Potret buram kehidupan bangsa Indonesia sampai saat ini masih menyisakan pekerjaan rumah yang cukup pelik. Warga masyarakat miskin di perkotaan masih banyak yang belum mendapatkan kesempatan memanfaatkan sumber kehidupan yang dibutuhkannya. Meski sumber tersebut tersedia di dekatnya. Tidak kurang lengkap sarana yang ada di perkotaan dapat memadai, namun daya jangkau warga masyarakat miskin masih begitu kesulitan. Kita dengan mudah dapat melihat potret buram ini. Panjangnya antrian warga masyarakat kota yang masih membutuhkan pembagian sembako, antrian pembagian daging qurban pada saat Iedul Adha, peminta-minta di jalanan. Para pelakunya selain orang-orang dewasa juga anak-anak yang masih belia.
Secara makro data statistik menunjukkan masih banyaknya warga masyarakat yang hidupnya di bawah garis kemiskinan, walaupun ada penurunan jumlahnya.
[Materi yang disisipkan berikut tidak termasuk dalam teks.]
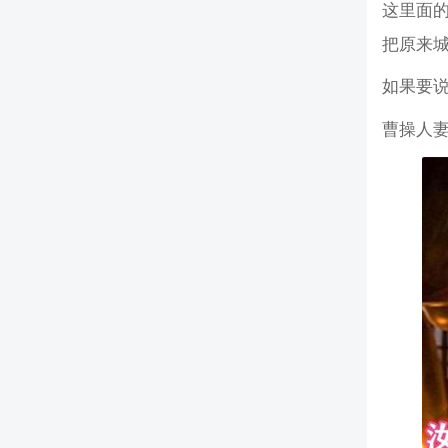
这里面
把原来
如果要说
曹操人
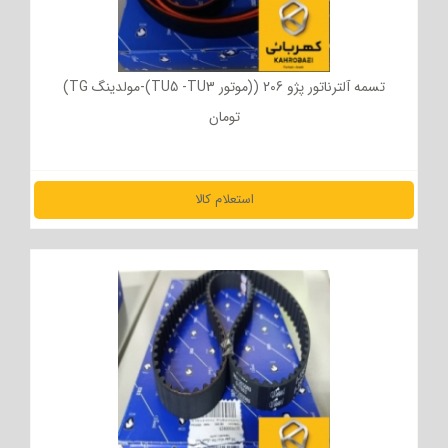
تسمه آلترناتور پژو 206 ((موتور TU5 -TU3)-مولدینگ TG)
تومان
استعلام کالا
مشاهده جزئیات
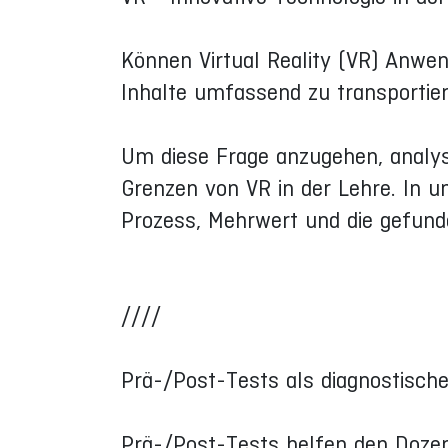
Können Virtual Reality (VR) Anwe
Inhalte umfassend zu transportie
Um diese Frage anzugehen, analys
Grenzen von VR in der Lehre. In u
Prozess, Mehrwert und die gefund
////
Prä-/Post-Tests als diagnostisc
Prä-/Post-Tests helfen den Dozen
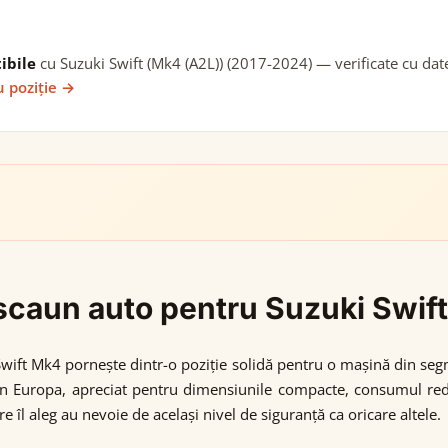
ibile
cu Suzuki Swift (Mk4 (A2L)) (2017-2024) — verificate cu date
u poziție →
i scaun auto pentru Suzuki Swi
Swift Mk4 pornește dintr-o poziție solidă pentru o mașină din seg
n Europa, apreciat pentru dimensiunile compacte, consumul redu
 îl aleg au nevoie de același nivel de siguranță ca oricare altele.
Data statistik tahun 2000 terdapat sekitar 37,3 juta Jiwa atau 19% dari total penduduk Indonesia. Kemudian data terbaru Maret 2008 BPS mencatat jumlah penduduk miskin sebanyak 35 juta jiwa (15,4%). Namun angka tersebut masih menunjukkan begitu besarnya angka penduduk Indonesia yang hidup dalam kemiskinan.
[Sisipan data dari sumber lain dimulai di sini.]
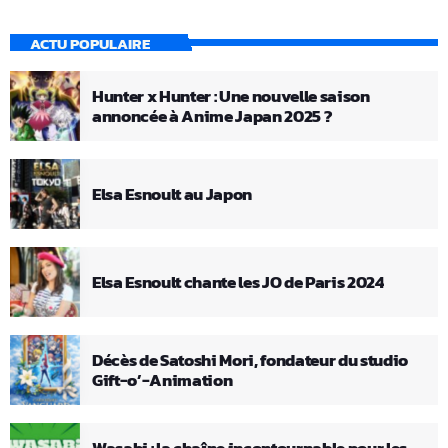
ACTU POPULAIRE
Hunter x Hunter : Une nouvelle saison
annoncée à Anime Japan 2025 ?
Elsa Esnoult au Japon
Elsa Esnoult chante les JO de Paris 2024
Décès de Satoshi Mori, fondateur du studio
Gift-o’-Animation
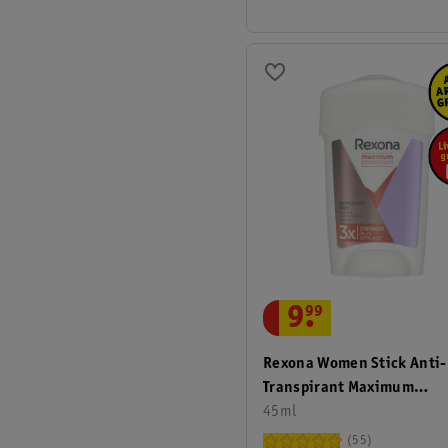
9
.
99
Rexona Women Stick Anti-
Transpirant Maximum
Protection Sensitive Dry
45ml
55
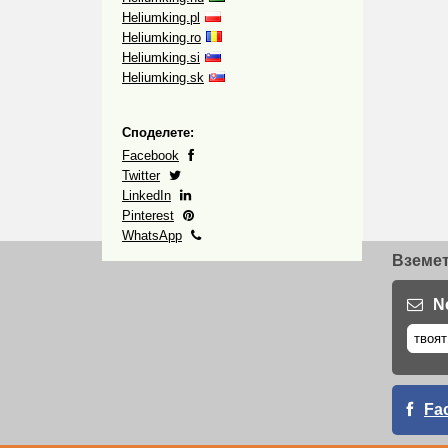
Heliumking.pl
Heliumking.ro
Heliumking.si
Heliumking.sk
Споделете:
Facebook
Twitter
LinkedIn
Pinterest
WhatsApp
Вземет
N
Fa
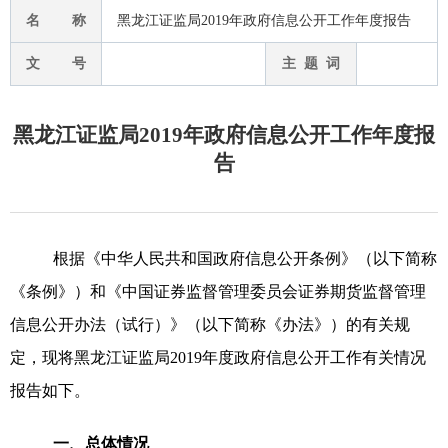
名 称
黑龙江证监局2019年政府信息公开工作年度报告
文 号
主 题 词
黑龙江证监局2019年政府信息公开工作年度报
告
根据《中华人民共和国政府信息公开条例》（以下简称
《条例》）和《中国证券监督管理委员会证券期货监督管理
信息公开办法（试行）》（以下简称《办法》）的有关规
定，现将黑龙江证监局201
9
年度政府信息公开工作有关情况
报告如下。
一、
总体
情况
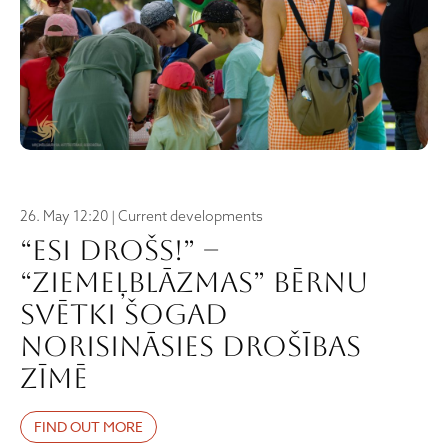
26. May 12:20 | Current developments
“ESI DROŠS!” –
“Ziemeļblāzmas” Bērnu
svētki šogad
norisināsies drošības
zīmē
FIND OUT MORE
Dari gambaran data tersebut, kita dapat mengestimasi jumlah anak yang terkena imbas dari kemiskinan orangtuanya. Di antaranya ada anak-anak yang masuk pasar kerja. Meskipun jumlahnya dari tahun ke tahun mengalami penurunan, kualitas generasi anak yang telah memasuki usia dewasa ini juga dapat kita prediksi tingkat pendidikannya tidak akan jauh dari tamat SD bahkan bisa jadi mereka tidak mengikuti sekolah. Sementara jumlah anak putus sekolah menurut Manurung (2008) sebesar 12 juta.
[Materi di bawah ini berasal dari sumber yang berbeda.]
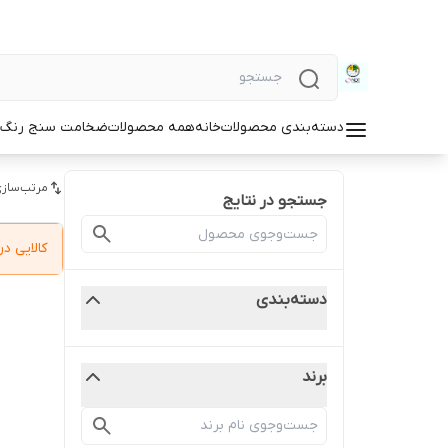
دسته‌بندی محصولات
خانه
همه محصولات
ضخامت سنج رنگ و
مرتب‌سازی
جستجو در نتایج
کالایی 
دسته‌بندی
برند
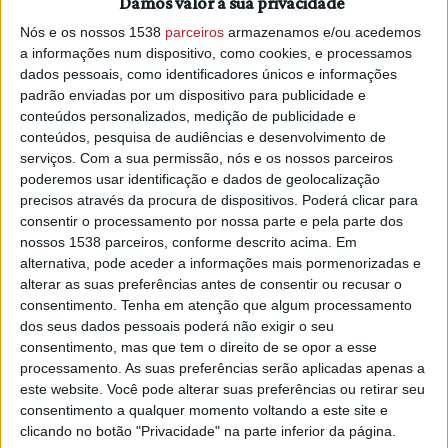
Damos valor à sua privacidade
O calendário deste Ciclo de Workshops é o seguinte:
Nós e os nossos 1538
parceiros
armazenamos e/ou acedemos
a informações num dispositivo, como cookies, e processamos
- 1 de abril
dados pessoais, como identificadores únicos e informações
padrão enviadas por um dispositivo para publicidade e
10h00
conteúdos personalizados, medição de publicidade e
conteúdos, pesquisa de audiências e desenvolvimento de
‘Workshop de Cestaria’, com Abel Luís Dias
serviços.
Com a sua permissão, nós e os nossos parceiros
poderemos usar identificação e dados de geolocalização
Valor: gratuito;
precisos através da procura de dispositivos. Poderá clicar para
consentir o processamento por nossa parte e pela parte dos
15h00
nossos 1538 parceiros, conforme descrito acima. Em
alternativa, pode aceder a informações mais pormenorizadas e
‘Lembrança de Páscoa Reciclável’, com Ana Paula Aguiar
alterar as suas preferências antes de consentir ou recusar o
consentimento.
Tenha em atenção que algum processamento
Valor: gratuito;
dos seus dados pessoais poderá não exigir o seu
consentimento, mas que tem o direito de se opor a esse
processamento. As suas preferências serão aplicadas apenas a
- 2 de abril
este website. Você pode alterar suas preferências ou retirar seu
consentimento a qualquer momento voltando a este site e
10h00
clicando no botão "Privacidade" na parte inferior da página.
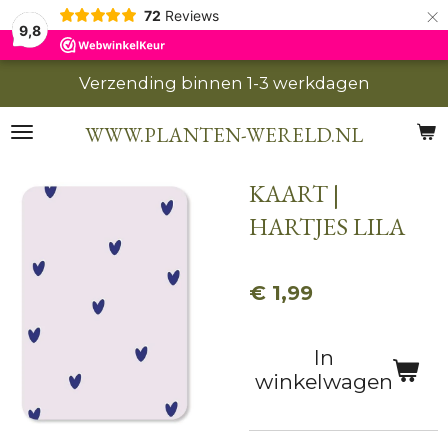
×
72
Reviews
9,8
Verzending binnen 1-3 werkdagen
WWW.PLANTEN-WERELD.NL
KAART |
HARTJES LILA
€ 1,99
In
winkelwagen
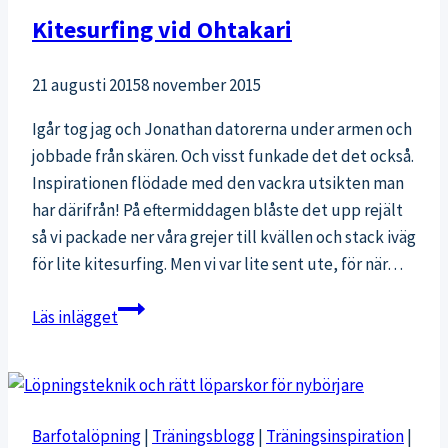
Kitesurfing vid Ohtakari
21 augusti 2015
8 november 2015
Igår tog jag och Jonathan datorerna under armen och
jobbade från skären. Och visst funkade det det också.
Inspirationen flödade med den vackra utsikten man
har därifrån! På eftermiddagen blåste det upp rejält
så vi packade ner våra grejer till kvällen och stack iväg
för lite kitesurfing. Men vi var lite sent ute, för när…
Kitesurfing
Läs inlägget
vid
Ohtakari
Barfotalöpning
|
Träningsblogg
|
Träningsinspiration
|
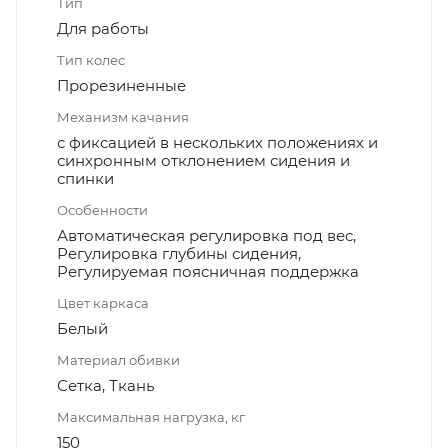
Тип
Для работы
Тип колес
Прорезиненные
Механизм качания
с фиксацией в нескольких положениях и
синхронным отклонением сидения и
спинки
Особенности
Автоматическая регулировка под вес,
Регулировка глубины сидения,
Регулируемая поясничная поддержка
Цвет каркаса
Белый
Материал обивки
Сетка, Ткань
Максимальная нагрузка, кг
150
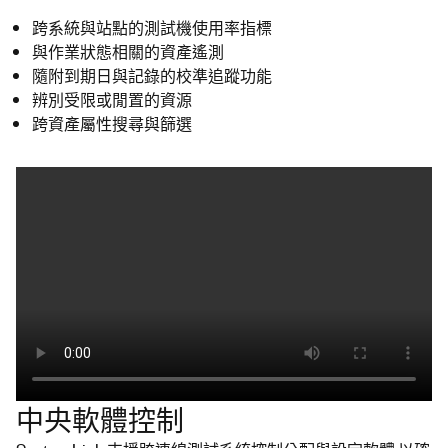
跨系統與站點的測試機使用率指標
與作業狀態相關的資產遙測
隨附到期日與記錄的校準追蹤功能
辨別受限或閒置的資源
跨資產屬性搜尋與篩選
中央軟體控制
Anak-anak yang hidup saat ini akan menjadi tonggak peradaban bangsa Indonesia di masa depan. Sudah saatnya kita semua terbangun dari kenistaan dan keterpurukan yang dialami keluarga saudara kita sendiri dan anak-anaknya. Rasa kesetiakawanan sosial harus dijalin dan mengakar dalam sendi kehidupan berbangsa.